[Passage to read]
- Born: 1987 or 1988 (age 37–38) Chengdu, Sichuan, China
- Occupation: Entrepreneur
- Known for: Fly By Jing

= Jing Gao =

Chinese-American entrepreneur

Jing Gao is a Chinese-American entrepreneur. She founded the chili crisp brand Fly By Jing.

== Early life and education ==
Gao was born in Chengdu, China, raised in Europe, and attended school in Canada. Her father was a professor. While growing up in Europe, she used the name Jenny rather than Jing in an attempt to fit in, returning to using Jing around 2021.

== Career ==
After graduating from college, Gao worked as a brand manager for Procter & Gamble. She worked for BlackBerry. She moved back to Sichuan Province in her early twenties and lived there for 10 years while working for a tech company. While living in China she became interested in Chinese food culture, eventually quitting her job to train in restaurants. She opened a restaurant, Baoism, in 2014 and in 2016 hosted a pop-up supper club branded as Fly By Jing. She created a blog, Jing Theory, and wrote about food for other publications. She developed a line of products under the brand name Fly By Jing, a reference to China's small street stalls that are so popular they are said to attract people like flies, for the Chinese market.

After a Kickstarter campaign in 2018 with a goal of $35,000 raised $120,000, Gao relocated to the US in 2019 to start Fly By Jing as a direct-to-consumer company marketing chili crisp. In 2020 the pandemic created an increased interest in homecooking, and a feature article about chili crisp in the New York Times that mentioned Fly By Jing increased sales of the product.

In 2023 trade publication Nosh said Gao's products had "touched off the chili crisp craze that launched a million TikTok recipes during the pandemic".

Her first cookbook, The Book of Sichuan Chili Crisp, was published in 2023 by Ten Speed Press. The book's photographer, Yudi Echevarria, won a James Beard Award for her work on the book.

== Personal life ==
As of 2023 Gao lived in Los Angeles.
[/Passage to read]
[Available data]
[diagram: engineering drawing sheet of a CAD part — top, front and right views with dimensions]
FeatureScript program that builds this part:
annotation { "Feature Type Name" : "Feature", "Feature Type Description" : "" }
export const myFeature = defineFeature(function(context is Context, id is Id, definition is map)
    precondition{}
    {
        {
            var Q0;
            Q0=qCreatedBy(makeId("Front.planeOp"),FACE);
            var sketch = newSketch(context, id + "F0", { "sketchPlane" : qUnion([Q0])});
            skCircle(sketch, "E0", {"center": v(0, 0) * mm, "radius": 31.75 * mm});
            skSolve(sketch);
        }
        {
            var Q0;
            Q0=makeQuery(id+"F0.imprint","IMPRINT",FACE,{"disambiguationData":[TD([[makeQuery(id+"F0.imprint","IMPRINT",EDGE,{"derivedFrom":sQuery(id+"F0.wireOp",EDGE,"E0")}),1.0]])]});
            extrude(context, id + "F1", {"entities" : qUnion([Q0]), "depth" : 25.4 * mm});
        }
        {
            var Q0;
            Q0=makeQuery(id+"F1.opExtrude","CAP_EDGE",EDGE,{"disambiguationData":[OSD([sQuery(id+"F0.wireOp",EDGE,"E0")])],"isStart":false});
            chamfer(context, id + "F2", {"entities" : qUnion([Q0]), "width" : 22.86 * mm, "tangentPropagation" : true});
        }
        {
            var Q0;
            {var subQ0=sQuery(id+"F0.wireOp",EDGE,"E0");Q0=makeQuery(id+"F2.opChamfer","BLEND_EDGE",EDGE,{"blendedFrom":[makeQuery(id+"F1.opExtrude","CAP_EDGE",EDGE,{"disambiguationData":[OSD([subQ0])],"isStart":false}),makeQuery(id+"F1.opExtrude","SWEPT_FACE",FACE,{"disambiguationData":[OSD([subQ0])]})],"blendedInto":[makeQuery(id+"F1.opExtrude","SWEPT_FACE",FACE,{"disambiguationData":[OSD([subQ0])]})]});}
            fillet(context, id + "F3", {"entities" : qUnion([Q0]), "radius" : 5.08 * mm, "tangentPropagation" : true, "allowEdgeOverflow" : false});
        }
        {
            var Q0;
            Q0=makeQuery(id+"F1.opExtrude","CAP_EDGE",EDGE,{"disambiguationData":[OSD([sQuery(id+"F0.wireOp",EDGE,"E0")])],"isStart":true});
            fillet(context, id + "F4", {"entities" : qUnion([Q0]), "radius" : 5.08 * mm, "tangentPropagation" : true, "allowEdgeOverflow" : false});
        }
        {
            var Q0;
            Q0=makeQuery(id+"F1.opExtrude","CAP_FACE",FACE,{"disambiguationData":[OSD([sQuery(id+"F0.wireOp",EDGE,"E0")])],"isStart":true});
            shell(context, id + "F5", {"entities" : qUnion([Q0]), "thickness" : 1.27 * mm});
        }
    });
[/Available data]
Work to complete.
Repeat the part of the article about Jing Gao from "After a Kickstarter" to "in Los Angeles.", word for word. None of the data is needed for this.

Solution below.
After a Kickstarter campaign in 2018 with a goal of $35,000 raised $120,000, Gao relocated to the US in 2019 to start Fly By Jing as a direct-to-consumer company marketing chili crisp. In 2020 the pandemic created an increased interest in homecooking, and a feature article about chili crisp in the New York Times that mentioned Fly By Jing increased sales of the product.

In 2023 trade publication Nosh said Gao's products had "touched off the chili crisp craze that launched a million TikTok recipes during the pandemic".

Her first cookbook, The Book of Sichuan Chili Crisp, was published in 2023 by Ten Speed Press. The book's photographer, Yudi Echevarria, won a James Beard Award for her work on the book.

== Personal life ==
As of 2023 Gao lived in Los Angeles.